Vision-Language Models Struggle with Negation: MIT Study Reveals Critical Flaw

Vision-language models (VLMs) are increasingly being used to speed up diagnosis in healthcare and identify defects in manufacturing plants. However, a recent study from MIT reveals a critical flaw: these models struggle with negation, misunderstanding words like “no” and “doesn’t”. This limitation can lead to potentially catastrophic consequences in high-stakes real-world situations.

The study highlights a scenario where a radiologist uses a VLM to analyze a chest X-ray. If the model fails to recognize the absence of an enlarged heart and mistakenly identifies reports with both tissue swelling and an enlarged heart, it could lead to an incorrect diagnosis.

Kumail Alhamoud, the lead author of the study and an MIT graduate student, warns, “Those negation words can have a very significant impact, and if we are just using these models blindly, we may run into catastrophic consequences.”

The researchers tested VLMs’ ability to identify negation in image captions and found that their performance was often no better than a random guess. To address this, they created a dataset of images with captions including negation words describing missing objects. Retraining a VLM with this dataset improved its ability to retrieve images that do not contain certain objects and boosted accuracy on multiple-choice questions with negated captions.
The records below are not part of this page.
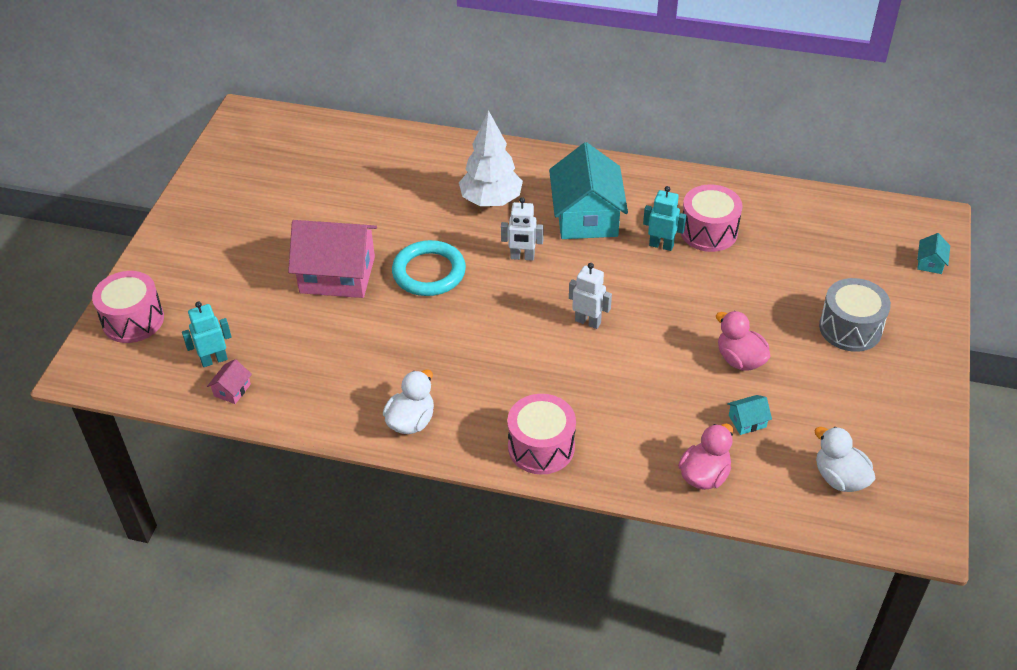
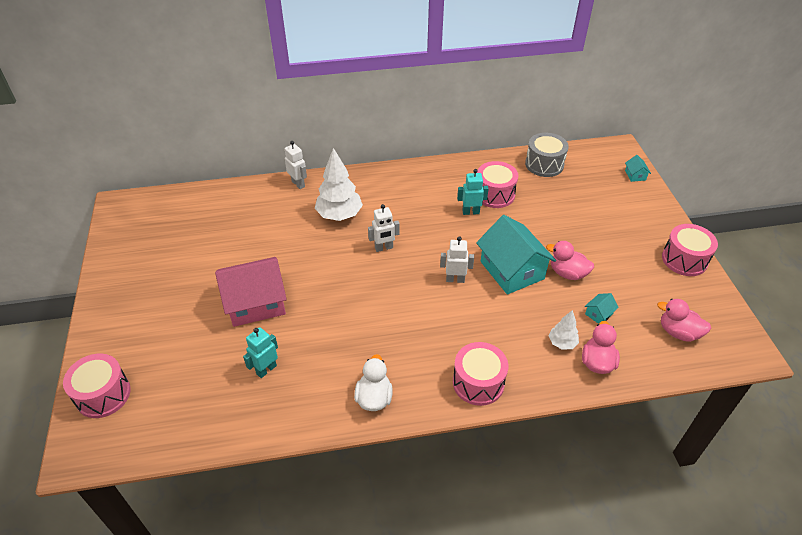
camera: 25 degrees left, 0 degrees up
(214, 360) = (190, 404): turquoise robot -> turquoise robot (266, 369)
(232, 390) = (218, 424): pink house -> none
(429, 272) = (324, 279): turquoise ring -> none
(463, 147) = (298, 184): none -> white robot
(586, 217) = (410, 207): turquoise house -> turquoise house (512, 270)
(674, 439) = (562, 343): none -> white tree
(839, 478) = (678, 332): white duck -> pink duck
(850, 328) = (618, 230): grey drum -> grey drum (544, 164)
(918, 394) = (684, 259): none -> pink drum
Despite these improvements, the researchers emphasize that more work is needed to address the underlying causes of this problem. They hope their findings will alert users to this previously unnoticed shortcoming, which could have serious implications in various fields.

Marzyeh Ghassemi, senior author and associate professor at MIT’s Department of Electrical Engineering and Computer Science (EECS), notes, “This is a technical paper, but there are bigger issues to consider. If something as fundamental as negation is broken, we shouldn’t be using large vision/language models in many of the ways we are using them now — without intensive evaluation.”

The core issue lies in how VLMs are trained. They learn to associate images with positive labels in captions, but rarely encounter examples of negation. As Ghassemi explains, “The captions express what is in the images — they are a positive label. And that is actually the whole problem. No one looks at an image of a dog jumping over a fence and captions it by saying ‘a dog jumping over a fence, with no helicopters.’”

To delve deeper, the researchers designed benchmark tasks to test VLMs’ understanding of negation. They used a large language model (LLM) to re-caption images with related objects not present, then tested the VLMs’ ability to retrieve images based on negation. They also created multiple-choice questions where captions differed only by adding or negating an object’s presence in the image.

The models struggled, with image retrieval performance dropping by nearly 25 percent with negated captions. In multiple-choice questions, the best models achieved only about 39 percent accuracy, with some performing at or below random chance. Alhamoud points out that VLMs exhibit an “affirmation bias,” ignoring negation words and focusing on objects in the images instead, regardless of how negation is expressed.

By finetuning VLMs with their new dataset, the researchers achieved performance gains, improving image retrieval abilities by about 10 percent and multiple-choice question accuracy by about 30 percent. Alhamoud suggests that while their solution is not perfect, it signals that the problem is solvable, encouraging others to build upon their work.

The researchers recommend that users carefully evaluate VLMs before deployment, considering the specific problem they are trying to solve. Future research could focus on teaching VLMs to process text and images separately and developing application-specific datasets, such as those for healthcare.